[Selected extract — start]
To start, this service provides remote caching, which we're already using in production. At this point in time, objects are stored in our moonrepo S3 buckets, but one of our major goals is to support storing objects in your private buckets, supporting additional cloud providers like Google Cloud and Azure, and in the long-term, a self-hosted / on-premises solution.

But that's not all! moonbase will integrate deeply with continuous integration pipelines to generate insights, capture metrics, and provide near real-time dashboards. Our goal is to provide a holistic overview of your entire repository.

moonbase with publicly available remote caching is slated for end of Q1. CI integration is tentatively slated for Q2. We have even more features that we'll reveal in the future, so stay tuned!

Launching proto

Another tool we haven't mentioned yet is proto (name still in flux). proto is a standardized version manager for programming languages and dependency managers. We've basically extracted our toolchain into a standalone library, as it's super beneficial for projects and developers not using moon. It provides all the functionality you'd expect from a version manager:

  • Downloading and installing specific versions
  • Automatic version detection
  • Updating PATH with the applicable version
  • Generating shims
  • Pinning shell, local, and global versions

So how's this different from existing version managers like nvm or volta? To start, it's written in Rust so it's fast and doesn't suffer from being Bash only. Because of this, it's also multi-platform and will work on Windows. But the biggest different is that proto is language agnostic and will support multiple languages. To start, it supports Node.js and Deno, but will be expanded to support our other toolchain languages like Bun, PHP, Ruby, and Python. Another cool feature is that it also manages versions of dependency managers like npm, yarn, and pnpm!

We're planning to launch proto at the start of Q2.

Expanding language support

Our initial goal for moon was to provide a first-class build system for the frontend ecosystem that focused heavily on automation and the developer experience. We believe we've accomplished this goal, but of course, nothing is ever actually complete, and so JavaScript, TypeScript, and Node.js support will continually be improved.
[Selected extract — finish]
[Dataset extract — start]
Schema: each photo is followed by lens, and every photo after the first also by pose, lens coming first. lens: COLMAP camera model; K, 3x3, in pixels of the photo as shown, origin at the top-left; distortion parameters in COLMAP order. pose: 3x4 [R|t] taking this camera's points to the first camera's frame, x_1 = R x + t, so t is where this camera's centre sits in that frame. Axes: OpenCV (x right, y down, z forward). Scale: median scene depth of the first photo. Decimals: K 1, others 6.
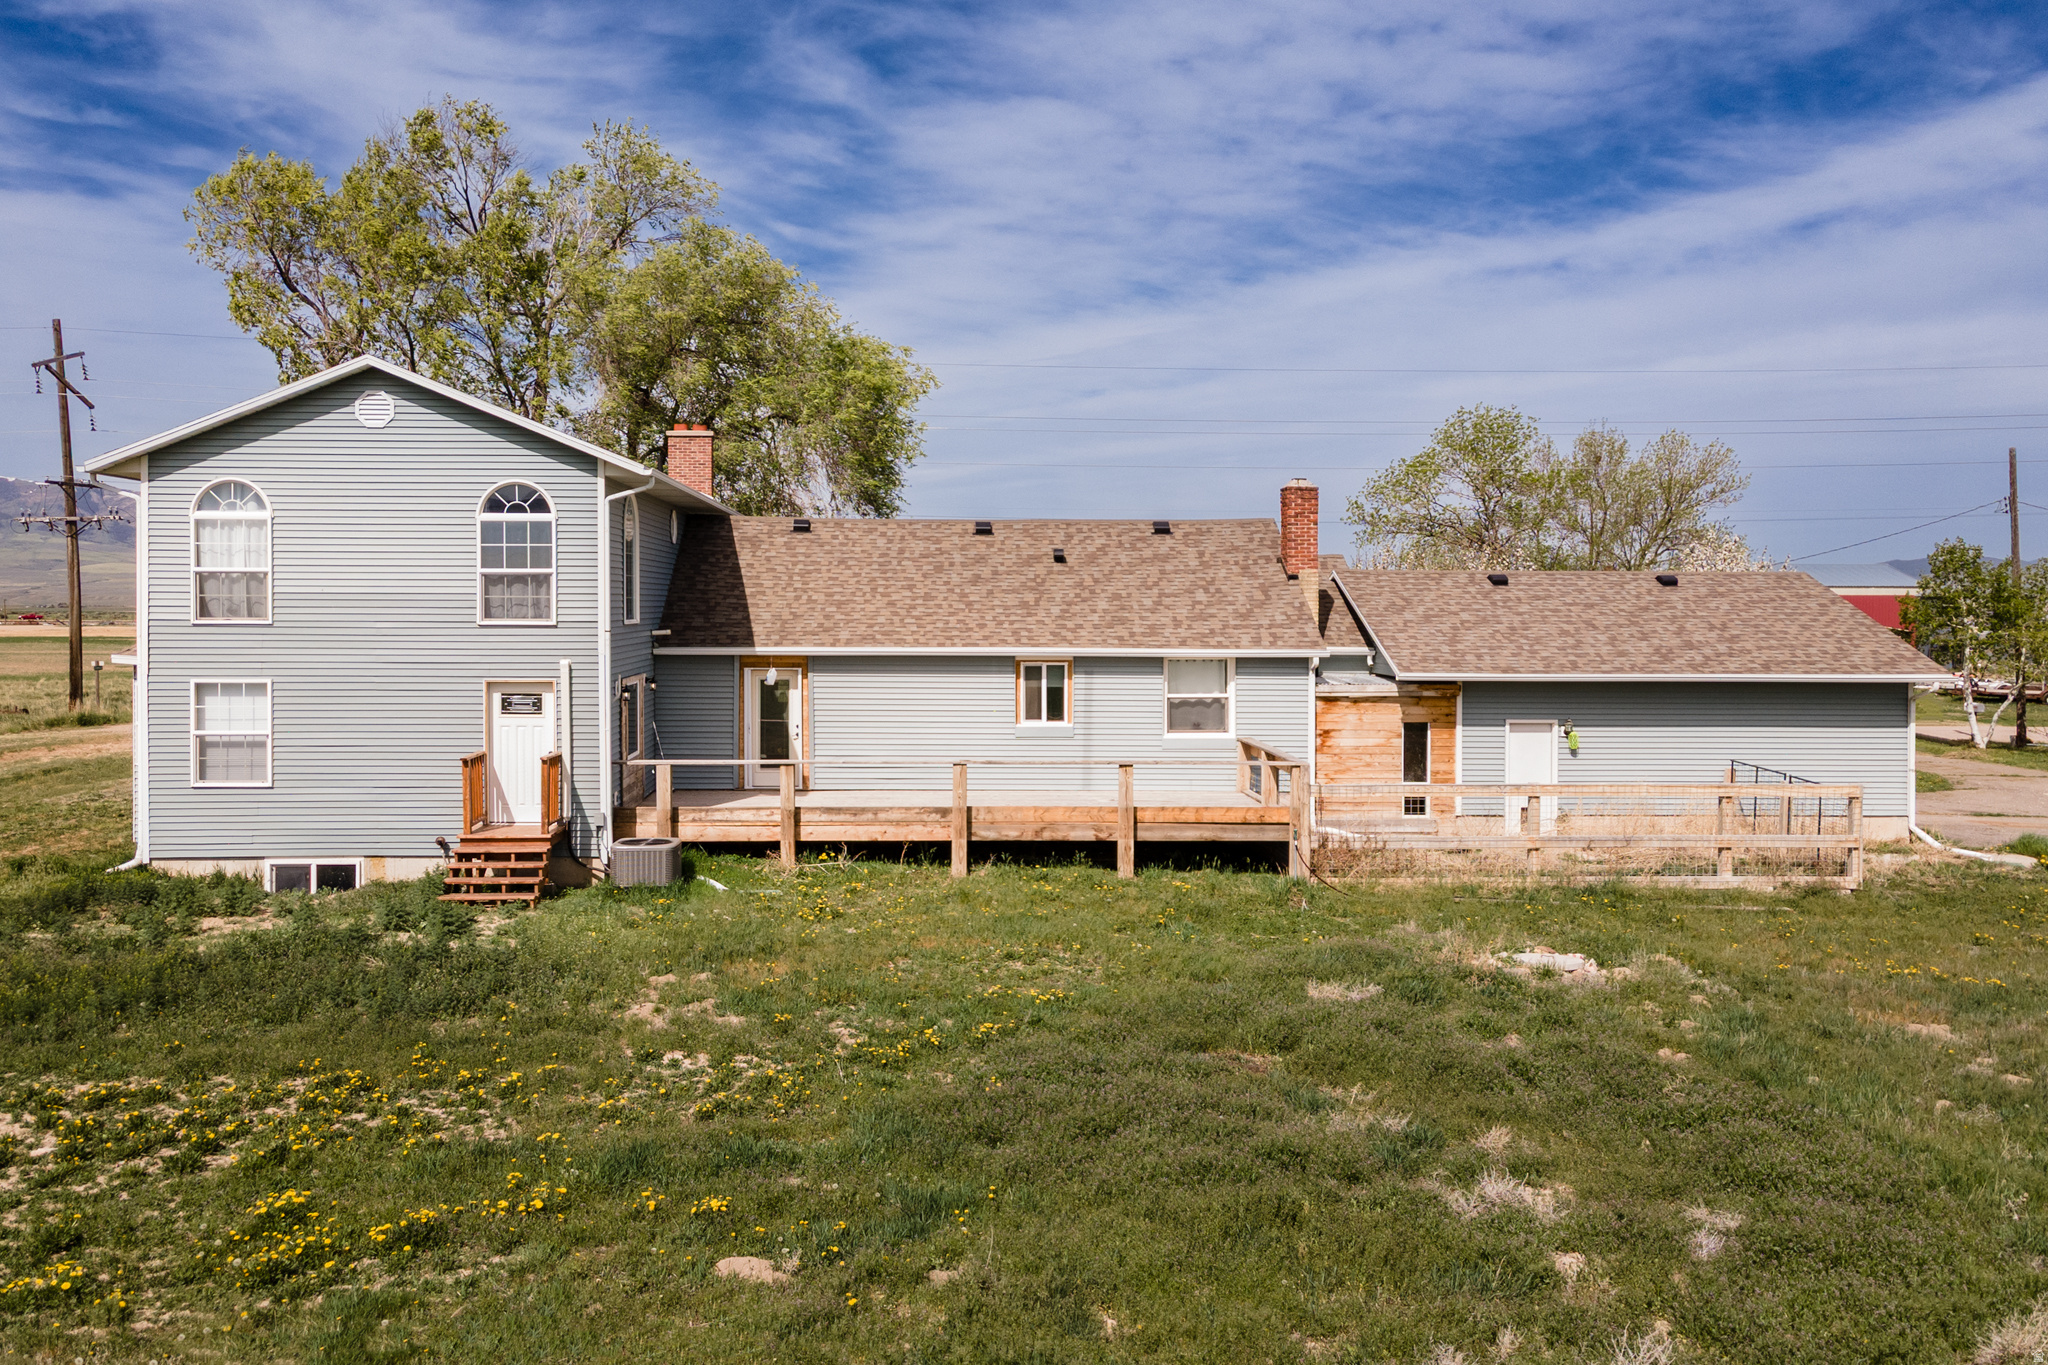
lens RADIAL K [[1591.2, 0, 956.7], [0, 1591.2, 686.7], [0, 0, 1]] dist [0.080617, -0.124134]
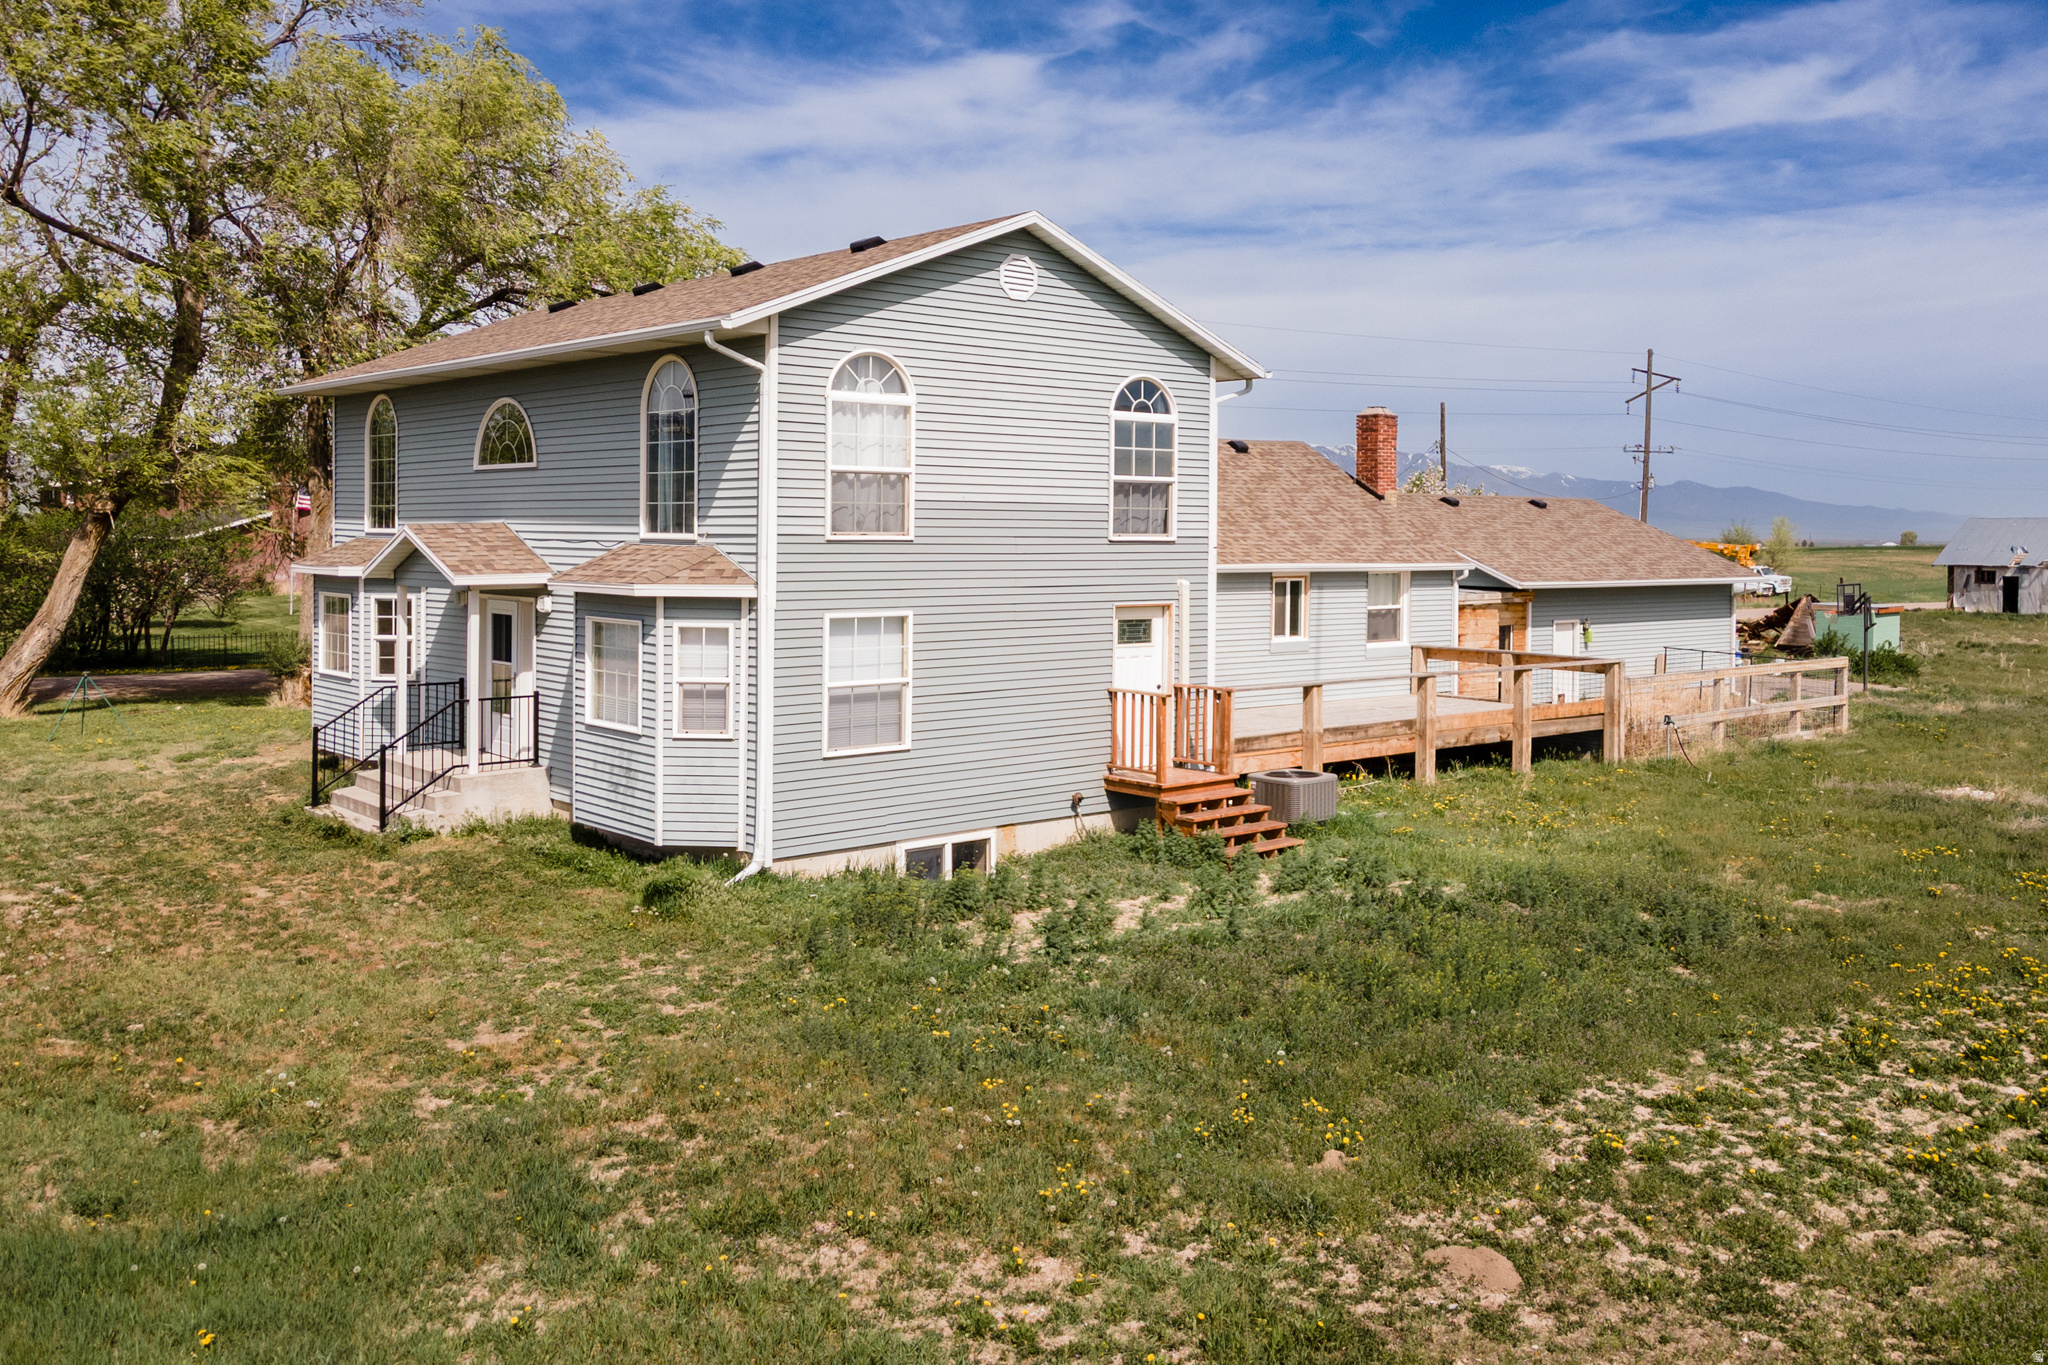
lens RADIAL K [[1710.7, 0, 1141.6], [0, 1710.7, 605.2], [0, 0, 1]] dist [0.059482, -0.000755]
pose [[0.749862, -0.024914, 0.661125, -0.733894], [0.025635, 0.999634, 0.008595, -0.009752], [-0.661098, 0.010503, 0.750226, 0.249116]]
[Dataset extract — finish]
How to complete this task:
Answer these questions about the moonbase and proto announcement.
1. When is moonbase with publicly available remote caching slated to arrive?
2. In what language is proto written?
3. Which dependency managers does proto also manage versions of?

Response area:
1. End of Q1.
2. Rust.
3. npm, yarn, and pnpm.